= Given task A =
Check each statement below against the heavyweight boxing text. Answer yes or no for each, and quote the words from the text that decide it.
(i) The text calls the modern boxing business criminally corrupt.
(ii) The Klitschko brothers came back stronger after their defeats.
(iii) Fighters found it harder to get a fair chance at world championships before about 1970.
= Given task B =
In one to three sentences, explain why the heavyweight boxing text says that becoming a rich champion "is as random as a raffle."
= Given task C =
Carry on the heavyweight boxing text, starting after its last sentence.

= Document text =
There is no science or set of rules attached to the sport of heavyweight boxing and becoming a rich champion is as random as a raffle.

David Price found out the hard way last weekend against Tony Thompson that careful matchmaking, being a star and standing 6ft 8in tall are not enough to walk into fame and glory. A decade ago the seemingly invincible Klitschko brothers both found out the Price way that all the advantages are helpless against a bit of old-fashioned punching power. They came back stronger and better.

Thankfully, there are also no outrageous illegal deals in the modern sport of boxing that exclude certain fighters from getting what they deserve. The business might operate in a murky twilight of confused morals but it is not criminally corrupt. It was a very different landscape in the Fifties and even the early Sixties, when a dozen or more terrific heavyweights either missed out on a championship fight or were granted an audience with the champion too late.

It was into the middle of this confused and prejudiced world that Sonny Liston fought his way from nowhere to the title, a journey he completed after an outrageous series of hard, hard fights; Liston, a little bit like Jack Johnson 50 years earlier, met all the hard men, the avoided bangers and the easy-to-ignore sluggers.

It is too simplistic to adopt the "it was harder in my day" approach to analysing boxing, but it was most definitely harder before about 1970 for fighters to get a fair crack at world championships. The exclusion of most black fighters before then was outrageous and a more detailed look at the scrap heap of the forgotten would make disturbing bedtime reading. There are some fighters who were potentially great still being discovered 50 and 60 years after being avoided and left to rot by a boxing business that was crooked and evil.

= Listing =
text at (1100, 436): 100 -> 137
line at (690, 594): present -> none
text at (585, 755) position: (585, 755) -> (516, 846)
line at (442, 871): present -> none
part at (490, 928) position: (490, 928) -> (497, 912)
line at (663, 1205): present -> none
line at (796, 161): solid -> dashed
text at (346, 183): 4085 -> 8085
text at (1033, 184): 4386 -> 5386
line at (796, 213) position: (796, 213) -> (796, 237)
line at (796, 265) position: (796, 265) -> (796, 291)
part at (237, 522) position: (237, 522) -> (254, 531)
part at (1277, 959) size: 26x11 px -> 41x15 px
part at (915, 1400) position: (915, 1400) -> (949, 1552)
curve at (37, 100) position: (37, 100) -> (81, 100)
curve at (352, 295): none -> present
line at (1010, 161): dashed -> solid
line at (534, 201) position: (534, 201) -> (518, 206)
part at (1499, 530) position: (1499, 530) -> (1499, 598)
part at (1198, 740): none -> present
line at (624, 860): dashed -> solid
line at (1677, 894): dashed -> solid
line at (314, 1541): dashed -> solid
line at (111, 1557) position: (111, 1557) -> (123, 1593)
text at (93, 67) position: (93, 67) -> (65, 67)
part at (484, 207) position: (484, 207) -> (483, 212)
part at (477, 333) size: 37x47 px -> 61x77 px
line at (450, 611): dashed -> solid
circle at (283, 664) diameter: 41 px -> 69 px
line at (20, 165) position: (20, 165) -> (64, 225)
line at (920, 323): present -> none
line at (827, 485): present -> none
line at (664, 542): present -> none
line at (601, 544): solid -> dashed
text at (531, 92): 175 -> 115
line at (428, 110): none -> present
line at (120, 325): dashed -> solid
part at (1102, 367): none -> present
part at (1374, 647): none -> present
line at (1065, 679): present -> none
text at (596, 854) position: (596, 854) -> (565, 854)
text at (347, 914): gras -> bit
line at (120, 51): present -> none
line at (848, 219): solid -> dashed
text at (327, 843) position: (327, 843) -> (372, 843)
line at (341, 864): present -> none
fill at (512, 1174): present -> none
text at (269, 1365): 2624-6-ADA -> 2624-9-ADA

= Written response A =
(i) No: "it is not criminally corrupt."
(ii) Yes: "They came back stronger and better."
(iii) Yes: "it was most definitely harder before about 1970 for fighters to get a fair crack at world championships."

= Written response B =
There is no science or set of rules in heavyweight boxing. David Price learned against Tony Thompson that careful matchmaking, being a star and standing 6ft 8in tall are not enough. The Klitschko brothers likewise found that all the advantages are helpless against old-fashioned punching power.

= Written response C =
Liston had his established connections with various criminals, shadow men who operated his career, but he was still thrown in with fearsome fighters like Nino Valdes, Zora Folley, Cleveland Williams and Eddie Machen before he was finally given a world title fight against Floyd Patterson in 1962. Patterson had avoided most dangers, feasting on men like Pete Rademacher, Tom McNeeley, Brian London and a ruined fighter called Tommy Jackson. Liston waited about three years for his shot; he was in an invisible line with Machen, Folley, Williams and Valdes. It was a disgraceful period in sport and I would rather the often false mannequins of today's business than a return to the shame.

Liston ruined Patterson in two title fights, one each in 1962 and 1963, and was then manoeuvred into a fight against a kid called Cassius Clay. That fight took place on 25 February 1964 and ended with Liston sitting out after five torrid rounds. The day after victory, Cassius Clay announced in a press conference that he had become Cassius X. The Muhammad Ali bit followed. The new champion won the title in his 20th fight and even he was not in any hurry to fight the dangerous old men of the division. He beat Liston in a rematch 15 months later, then blasted a broken Patterson.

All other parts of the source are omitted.